Before I discuss SOAP encoding style's impact on performance, you should understand the differences between the three styles. SOAP RPC is the encoding style that offers you the most simplicity. You make a call to a remote object, passing along any necessary parameters. The SOAP stack serializes the parameters into XML, moves the data to the destination using transports such as HTTP and SMTP, receives the response, deserializes the response back into objects, and returns the results to the calling method. Whew! SOAP RPC handles all the encoding and decoding, even for very complex data types, and binds to the remote object automatically.
Now, imagine that you have some data already in XML format. SOAP RPC also allows literal encoding of the XML data as a single field that is serialized and sent to the Web service host. This is what's referred to as RPC-literal encoding. Since there is only one parameter -- the XML tree -- the SOAP stack only needs to serialize one value. The SOAP stack still deals with the transport issues to get the request to the remote object.
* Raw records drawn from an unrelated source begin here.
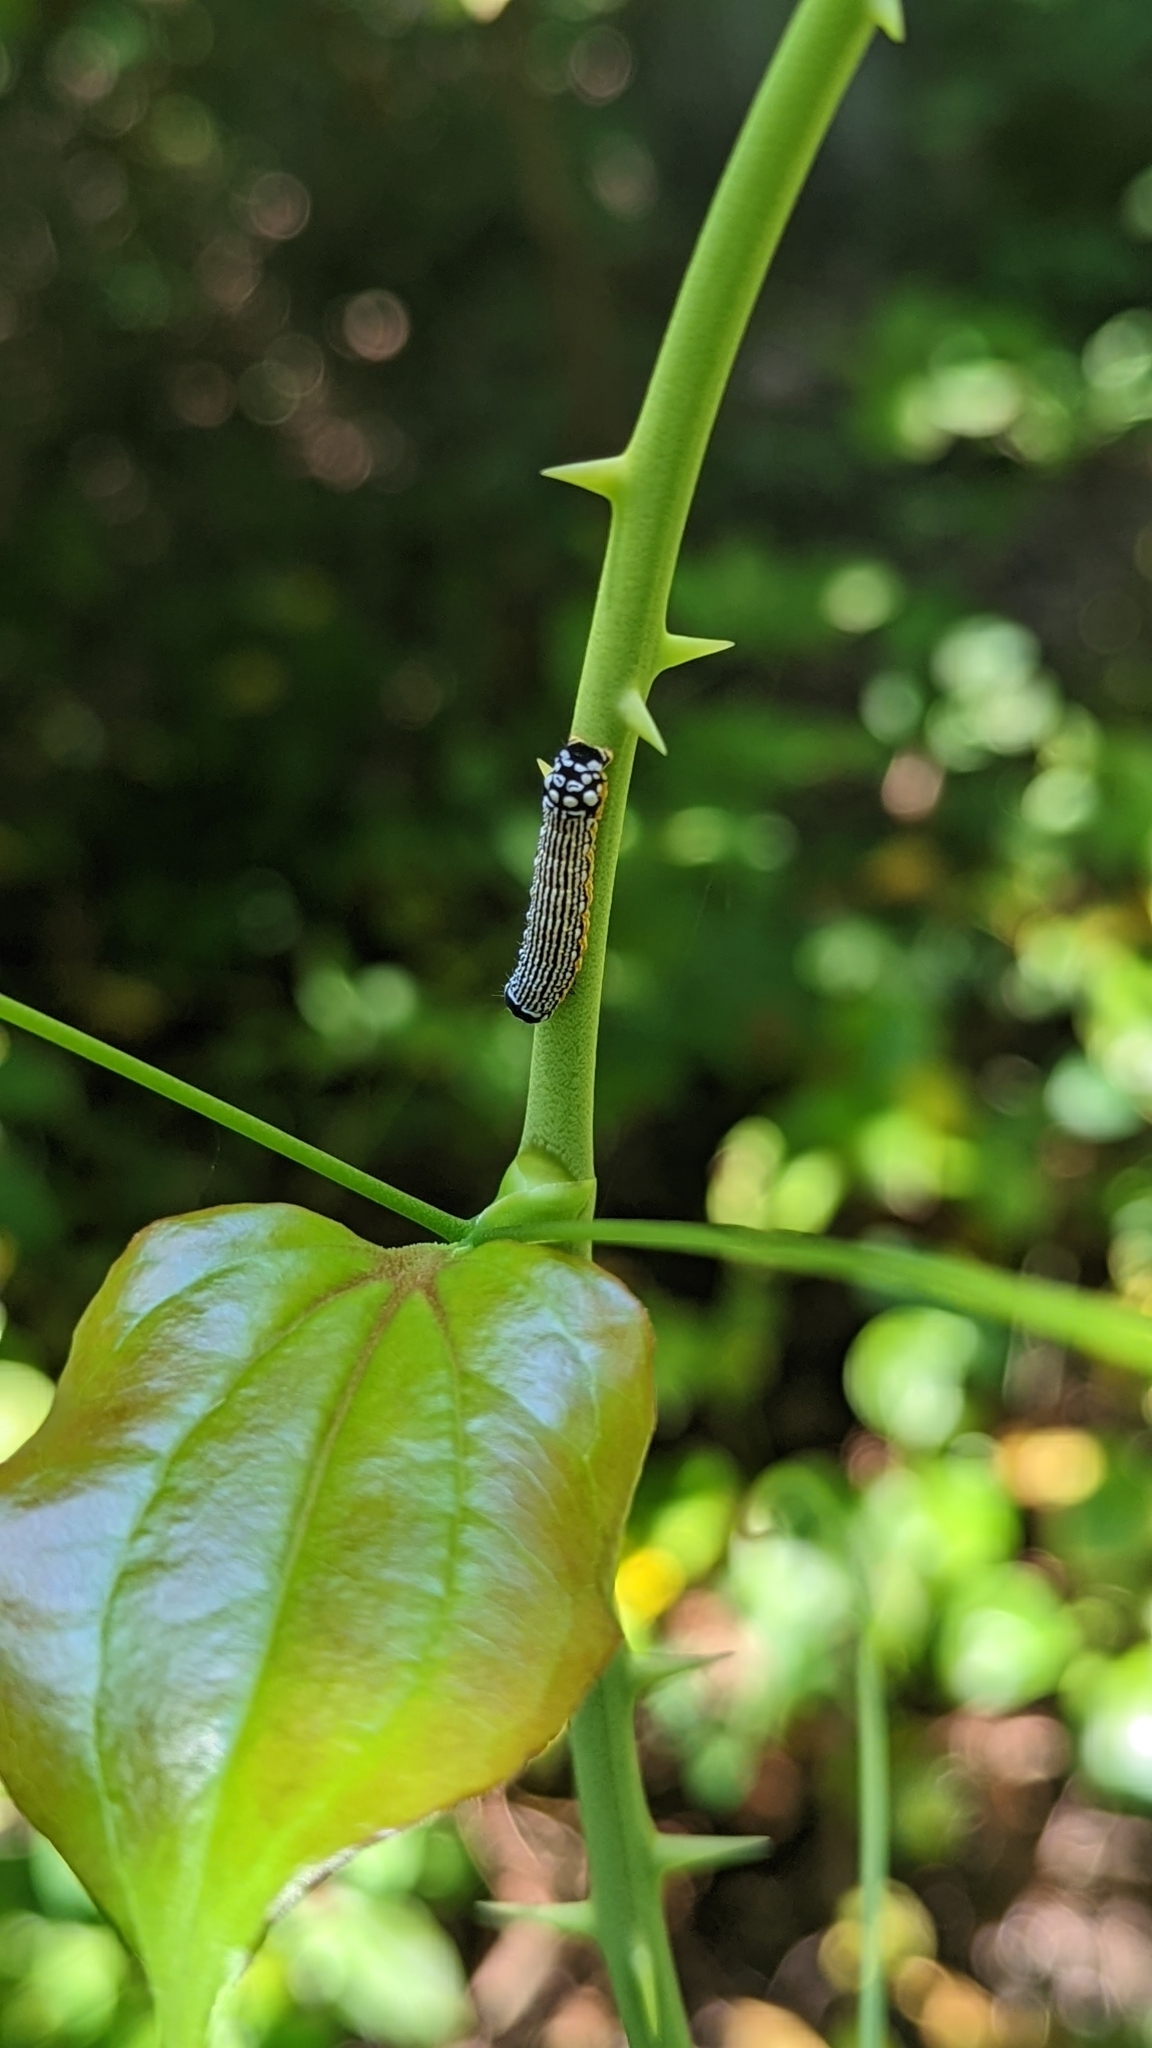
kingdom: Animalia
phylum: Arthropoda
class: Insecta
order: Lepidoptera
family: Noctuidae
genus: Phosphila
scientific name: Phosphila turbulenta
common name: Turbulent phosphila moth
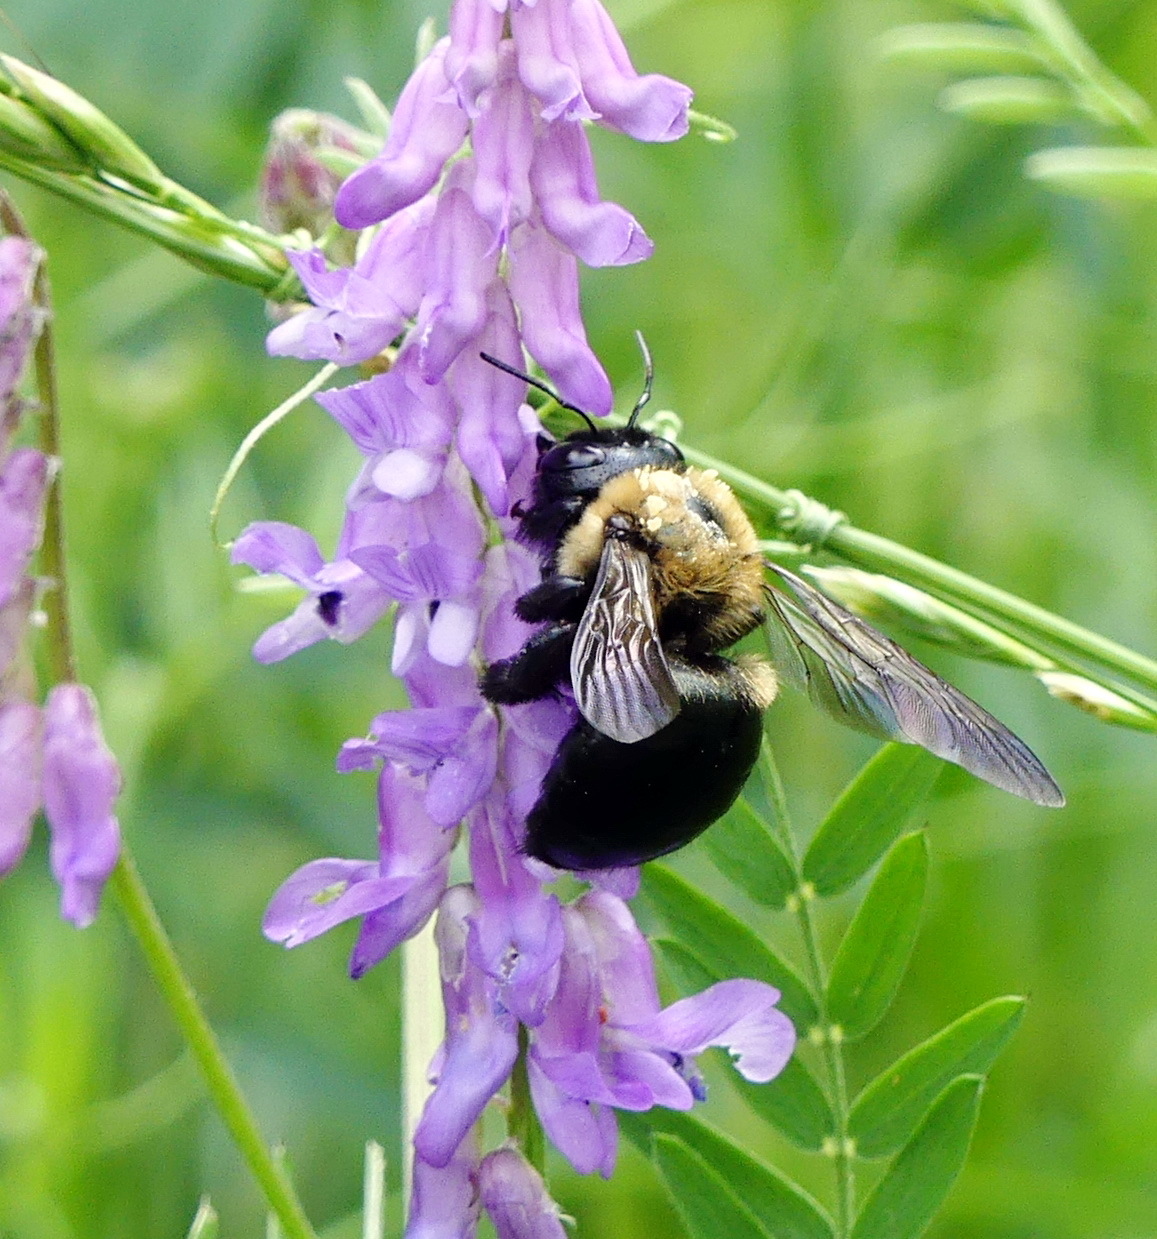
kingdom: Animalia
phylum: Arthropoda
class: Insecta
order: Hymenoptera
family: Apidae
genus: Xylocopa
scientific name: Xylocopa virginica
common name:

The stack binds the request to the remote object and handles the response.
Lastly, in a SOAP document-style call, the SOAP stack sends an entire XML document to a server without even requiring a return value. The message can contain any sort of XML data that is appropriate to the remote service. In SOAP document-style encoding, the developer handles everything, including determining the transport (e.g., HTTP, MQ, SMTP), marshaling and unmarshaling the body of the SOAP envelope, and parsing the XML in the request and response to find the needed data.